To deploy all of the above, you just need to run the command below:

⚠️ Although this can be used in production, several shortcuts are taken. One thing that would be different is secrets management. Secrets would be in a Key Vault and made available to applications via the Secret Store CSI driver or other solutions.

With everything deployed, I see the following in k9s:

The view from k9s

As a side note, I also use Diagrid to provide insights about the use of Dapr on the cluster:

upload and process are communicating via pubsub (Service Bus)

Dapr is only used between process and upload. The other services do not use Dapr and, as a result, are not visible here. The above is from Diagrid Conductor Free. As I said…. total side note! 🤷‍♂️

Back to the main topic…

The proxy in action

Let’s see if the proxy uses both Azure OpenAI instances. The dashboard below presents a view of the metrics after processing several documents:

OpenAI usage in France and Sweden

It’s clear that the proxy uses both resources. Remember that this is the least-busy routing option. It picks the deployment with the least number of ongoing calls. Both these instances are only used by the process service so the expectation is a more or less even distribution.

LiteLLM Dashboard

If you configured authentication in combination with providing a URL to a PostGreSQL database, you can access the dashboard. To see the dashboard in action without deploying it, see https://litellm.vercel.app/docs/proxy/demo.

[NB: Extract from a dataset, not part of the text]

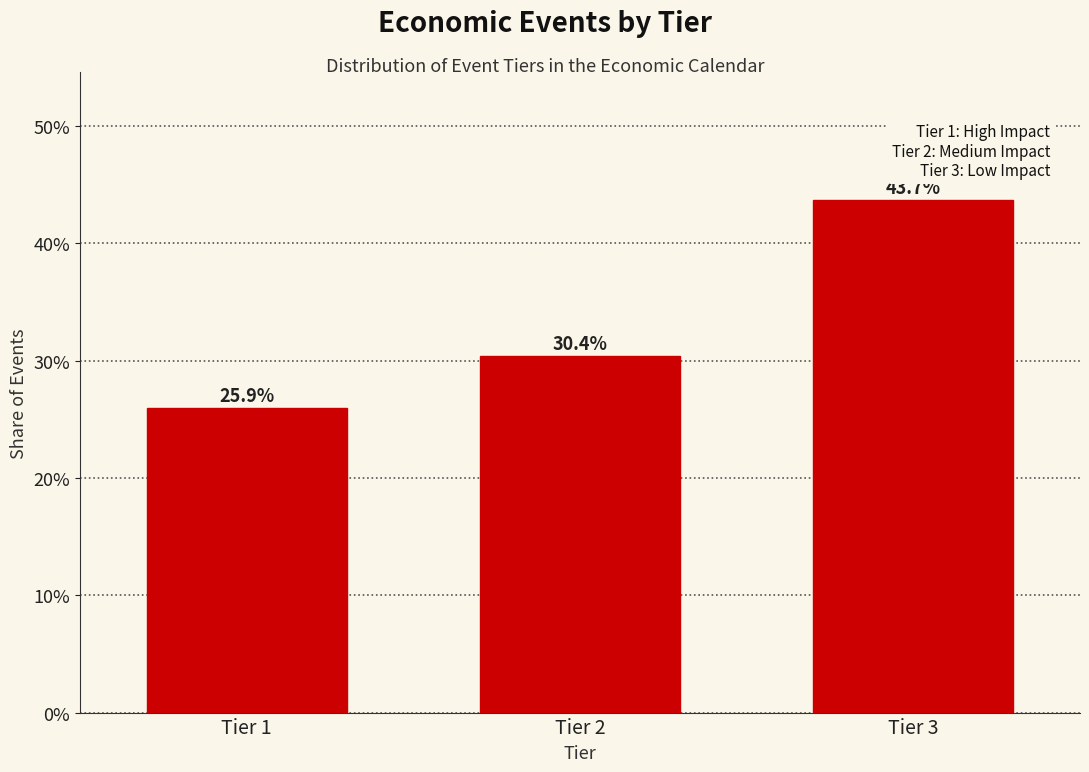

Reading left to right, transcribe all the data shown in this chart.

25.9	30.4	43.7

One of the things you can do is creating teams. Below, you see a team called dev which has access to only the gpt-4-preview model with unlimited TPM and RPM:

dev team in LiteLLM

In addition to the team, a virtual key is created and assigned to the team. This virtual key starts with sk- and is used as the OpenAI API key in the process service:

LiteLLM virtual key for the dev team

We can now report on the use of OpenAI by the dev team:

Usage for the dev team

Above, there’s a small section that’s unassigned because I used LiteLLM without a key and a master key before switching to a team-based key.

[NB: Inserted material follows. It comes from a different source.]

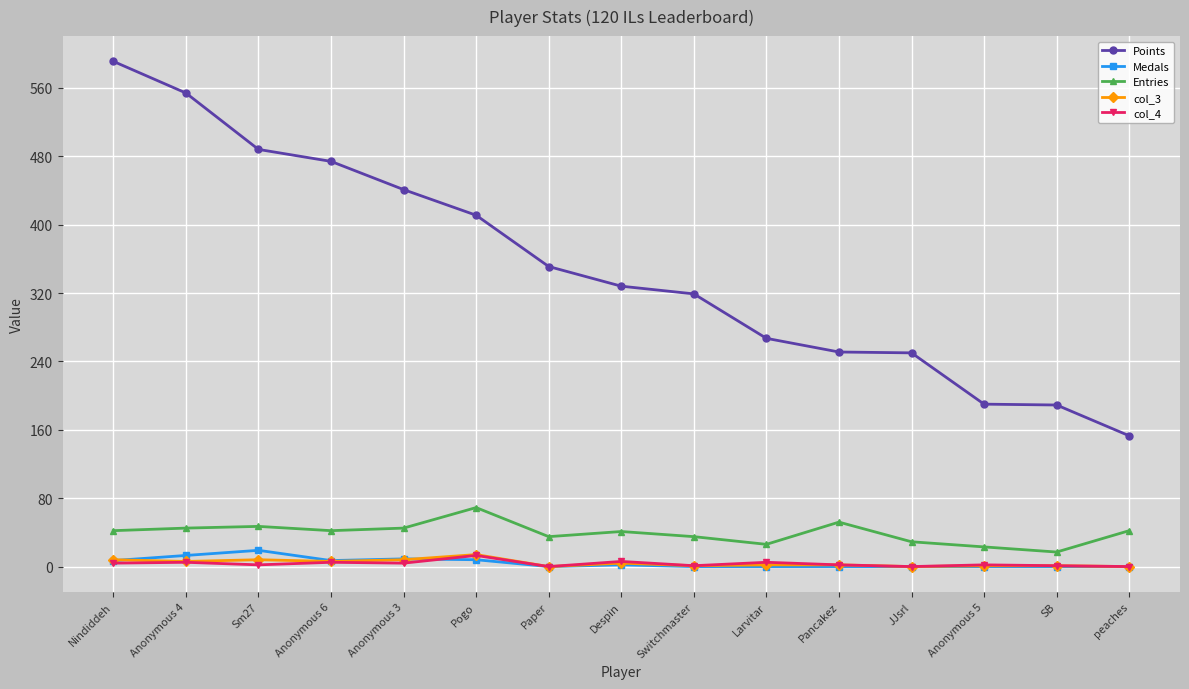

At which label is Points closest to 372?

Paper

The idea here is that you can deploy the LiteLLM proxy centrally and hand out virtual keys to teams so they can all access their models via the proxy. We have not tested this in a production setting yet but it is certainly something worth exploring.

Conclusion

I have only scratched the surface of LiteLLM here but my experience with it so far is pretty good. If you want to deploy it as a central proxy server that developers can use to access models, deployment to Kubernetes and other environments with the container image is straightforward.

In this post I used Kubernetes but that is not required. It runs in Container Apps and other container runtimes as well. In fact, you do not need to run it in a container at all. It also works as a standalone application or can be used directly in your Python apps.

There is much more to explore but for now, if you need a transparent OpenAI-based proxy that works with many different models, take a look at LiteLLM.